Zentralafrikanische Republik: Eine humanitäre Tragödie auf Raten
Ein Zehntel der eigenen Bevölkerung als Vertriebene im eigenen Land: Die zentralafrikanische Republik gerät außer Kontrolle. Rebellengruppen machen sich breit, Wahlen ersatzlos gestrichen.
BANGUI taz | Auf dem Tisch hat Muriel Cornelis eine Karte ausgebreitet. Sie zeigt viele bunte Punkte: Hier sollten eigentlich Hilfswerke arbeiten. Tatsächlich aber haben sich längst alle Helfer aus dem Norden und Nordosten der Zentralafrikanischen Republik zurückgezogen.

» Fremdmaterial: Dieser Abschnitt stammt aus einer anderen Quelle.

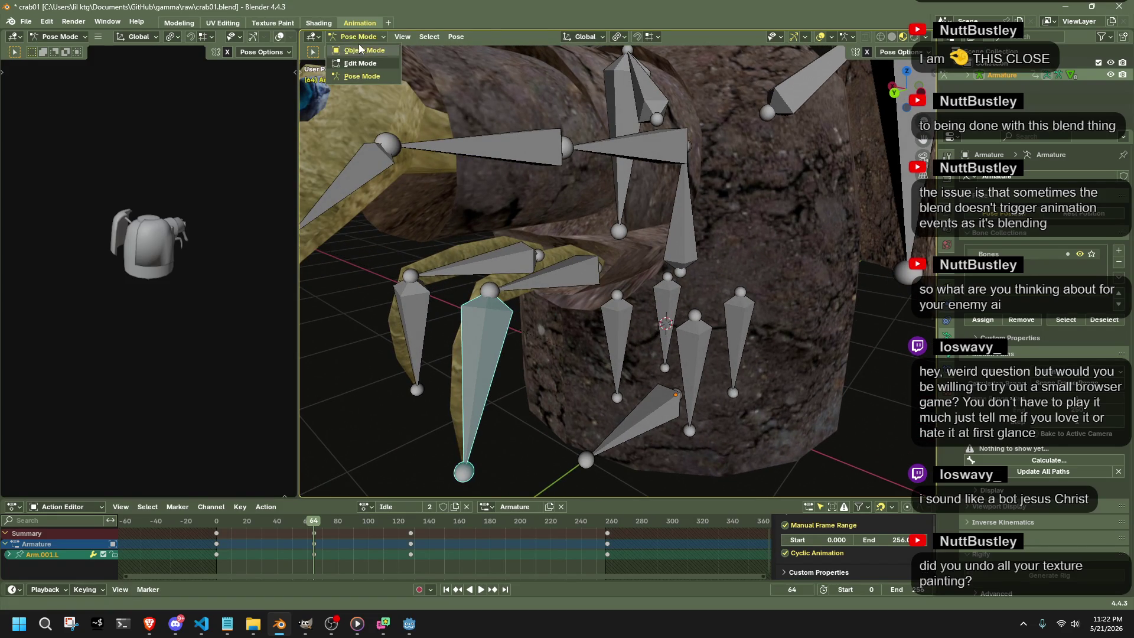
scroll(399, 248, down, 3)
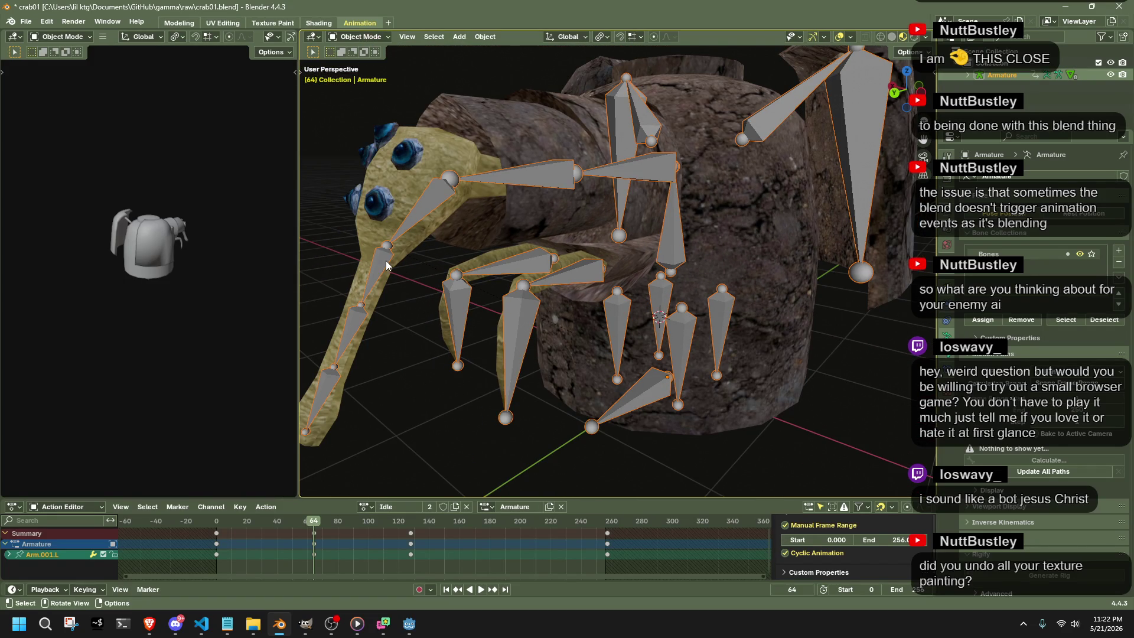
Enter bone edit mode, show Bone properties and make Head (parent Neck.001) the active bone.
right_click(516, 343)
click(517, 344)
mouse_move(516, 344)
middle_down()
mouse_move(349, 349)
mouse_move(441, 261)
middle_up()
key(Tab)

Zu Recht, meint die Direktorin der Humanitären Abteilung der EU im Land. "Die Lage dort ist unvorhersehbar und explosiv." Seit Wochen kämpfen Armee und Rebellen, Tausende von Menschen sind aus ihren Dörfern geflohen. "Die lokale Bevölkerung wird von allen Konfliktparteien vertrieben, von Rebellen, Regierungssoldaten oder schlicht Banditen", sagt Annette Rehrl, UNHCR-Sprecherin im Süden Tschads. Nach ihren Zahlen leben 70.000 zentralafrikanische Flüchtlinge in Lagern im Tschad, dazu kommen 330.000 Vertriebene im eigenen Land – ein Zehntel der Bevölkerung.
Die Krise in der Zentralafrikanischen Republik ist eine humanitäre Tragödie auf Raten. Vor anderthalb Jahren, als fünf Rebellengruppen und die Regierung des Präsidenten François Bozizé sich auf einen "Nationalen Dialog" einigten, schwiegen die Waffen für ein paar Monate.
Die UN-Mission "Minurcat" im Osten Tschads und dem Nordosten der Zentralafrikanischen Republik wird zum Jahresende aufgelöst. Dies beschloss am Dienstag einstimmig der UN-Sicherheitsrat. Die 3.300 Blauhelmsoldaten waren 2009 in Ablösung einer EU-Truppe aus Angst vor einer Ausweitung des Darfurkrieges in Sudans Nachbarländer entsandt worden.
Doch bald wurde wieder gekämpft. Im Norden des Landes um Sido ist die "Demokratische Front des Zentralafrikanischen Volkes" (FDPC) aktiv, im Nordosten um Ndele die "Konvention der Patrioten für Gerechtigkeit und Frieden" (CPJP), deren Führer Charles Massi, ein ehemaliger Präsidentschaftskandidat, zu Beginn des Jahres in Militärgewahrsam starb.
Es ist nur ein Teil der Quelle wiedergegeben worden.